Amosan breaks world record in 100m hurdles to revive debate over super shoes | World Championships in Athletics

Nigeria’s Toby Amosan has reignited the controversy over new track and field shoes as she unexpectedly smashed the world record in the 100m hurdles in Eugene.

On the one night that Mundo Duplantis also broke his pole vault world record, Amosann clocked a staggering 12.12 seconds in the semi-final to beat her best Kendra Harrison by 0.08 seconds – breaking her personal best time by nearly three tenths of a second.

Immediately after the race, Michael Johnson, the former world record holder in the 200m and 400m, wondered if the timing system at Hayward Field had broken. It was far from the unit. However, it turns out that Amusan got a boost with Adidas Adizero Avanti shoes, which are designed for runners of 5km and 10km, instead of spikes.

After running faster to win gold in the final nearly two hours later, Amosan revealed that she accidentally stumbled upon the idea of ​​using the shoes, which have extra bouncy foam, after injuring her foot.

Adidas called the Adizero Avanti “like hitting fast forward” and pledged that the shoes “provide a fast, powerful ride with high traction and reduced fatigue, so you finish the 5k and 10k races with a kick.” There is nothing illegal in the shoes, as the current rules of world athletics state that soles of a sprint can not have soles thicker than 20 mm – like Adizero Avanti.

Until now, these shoes had always been used in long races, but the benefits for Amusan were obvious as they flew high over the barriers and in the record books. “My abilities are not centered around nails,” said the Nigerian, who ran 12.06 in the final, only to a wind speed of +2.5m/s to make it ineligible for standard purposes.

“I had patellar fasciitis early in the season, so that set me back a while,” Amosan added. “I spoke to adidas and asked if I could get the nails with a softer sole. They recommended a lot of things and I feel comfortable in them. [the shoes]So I basically used it all the time.”

The new breed of super boots appears to be especially helping to make it through, as Sydney McLaughlin also broke the women’s 400m hurdles record wearing the latest New Balance models earlier this week.

There was another world record at the conclusion of these tournaments where Duplantis achieved 6.21 metres. The Swede won another gold medal – and like Amosan, he left Eugene with an additional check of $100,000.

Sweden’s Mundo Duplantis reacts as he sets another men’s pole vault world record. Photo: Ben Stansall/AFP/Getty Images

“I have to save the best for last,” said Duplantis, who beat his nearest rival Christopher Nielsen by 27 cm. “You get a lot of pressure on you when you’re the only person competing the entire track. It’s an honor for people to stay in their seats when it’s literally just me on the track.
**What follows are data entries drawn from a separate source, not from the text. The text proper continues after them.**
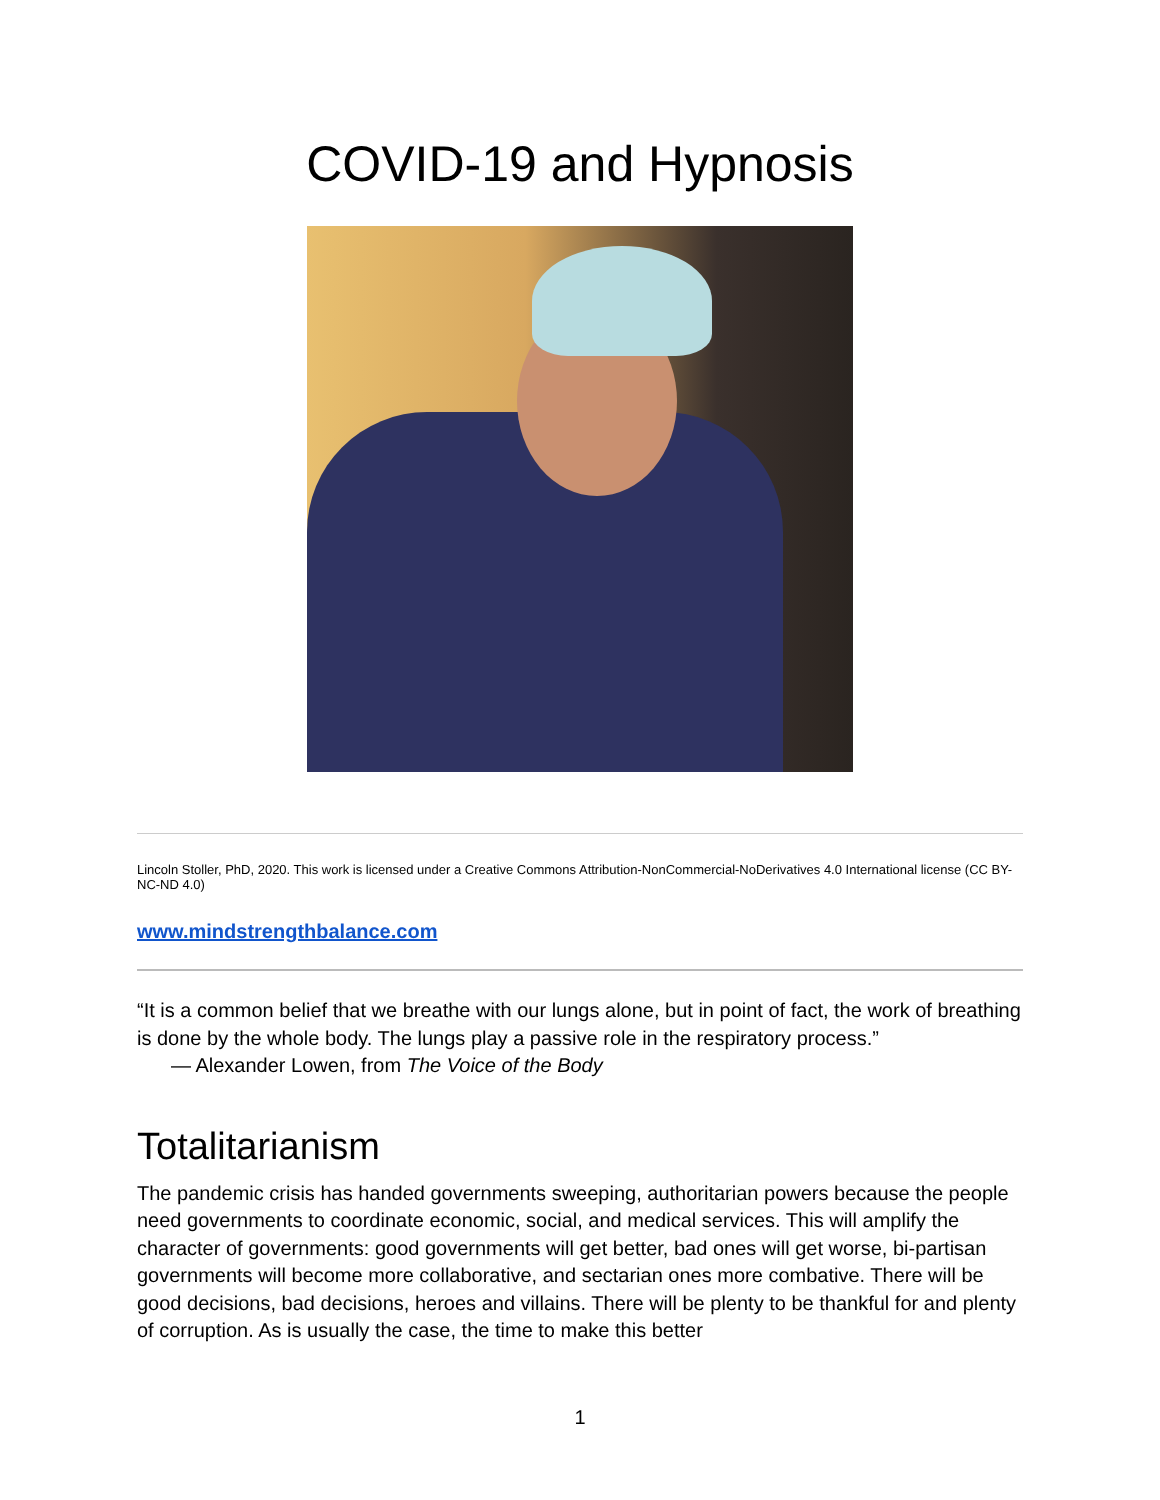COVID-19 and Hypnosis
Lincoln Stoller, PhD, 2020. This work is licensed under a Creative Commons Attribution-NonCommercial-NoDerivatives 4.0 International license (CC BY-NC-ND 4.0)
www.mindstrengthbalance.com
“It is a common belief that we breathe with our lungs alone, but in point of fact, the work of breathing is done by the whole body. The lungs play a passive role in the respiratory process.”
— Alexander Lowen, from The Voice of the Body
Totalitarianism
The pandemic crisis has handed governments sweeping, authoritarian powers because the people need governments to coordinate economic, social, and medical services. This will amplify the character of governments: good governments will get better, bad ones will get worse, bi-partisan governments will become more collaborative, and sectarian ones more combative. There will be good decisions, bad decisions, heroes and villains. There will be plenty to be thankful for and plenty of corruption. As is usually the case, the time to make this better
1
It was such a pleasure to jump there, honestly.”

When asked how he would celebrate, the Olympic and world champion smiled. “I’m probably going to stay up kind of late,” he said. “Maybe these shows kinda require something fun.”

Earlier in the day, Jacob Ingbrigtsen made up for his 1500m defeat to Jake Whiteman with a dominant performance in the 5000m. The race wasn’t fast enough to impair the Norwegian’s bottom speed, and he was able to take the lead with the 900m to go, gradually increasing his pace before heading home.

Such was his dominance that he was even able to celebrate by pointing his finger at the crowd and relieving before crossing the line. “I didn’t want to finish the sprint because I wanted to prove that I was the better guy,” said Ingebrigtsen, who beat Kenya’s Jacob Krupp for silver by 0.74 seconds. “It was a great race but I wanted and needed it. It was a really great feeling.”

Elsewhere, German Olympic champion Malaika Mihambo continued her dominance in the women’s long jump by climbing to a second consecutive world gold with a final jump of 7.12 metres.

Mihambo was on the verge of being knocked out of the competition after she missed her first and second jumps but recovered well to score a valid third attempt of 6.98m. Nigeria’s Ese Brume took the silver with 7.02 metres, while Brazil’s Leticia Oro Melo took the bronze with 6.89 metres, a personal best.

Then, World Athletics revealed the record-breaking number of countries won gold medals in a single tournament, with 29 countries taking turns taking the podium, compared to 26 in 2017. Peru, Kazakhstan and Nigeria won the first. all-time gold medals, while India and Burkina Faso enjoyed their best-ever medal performance in winning the silver medal.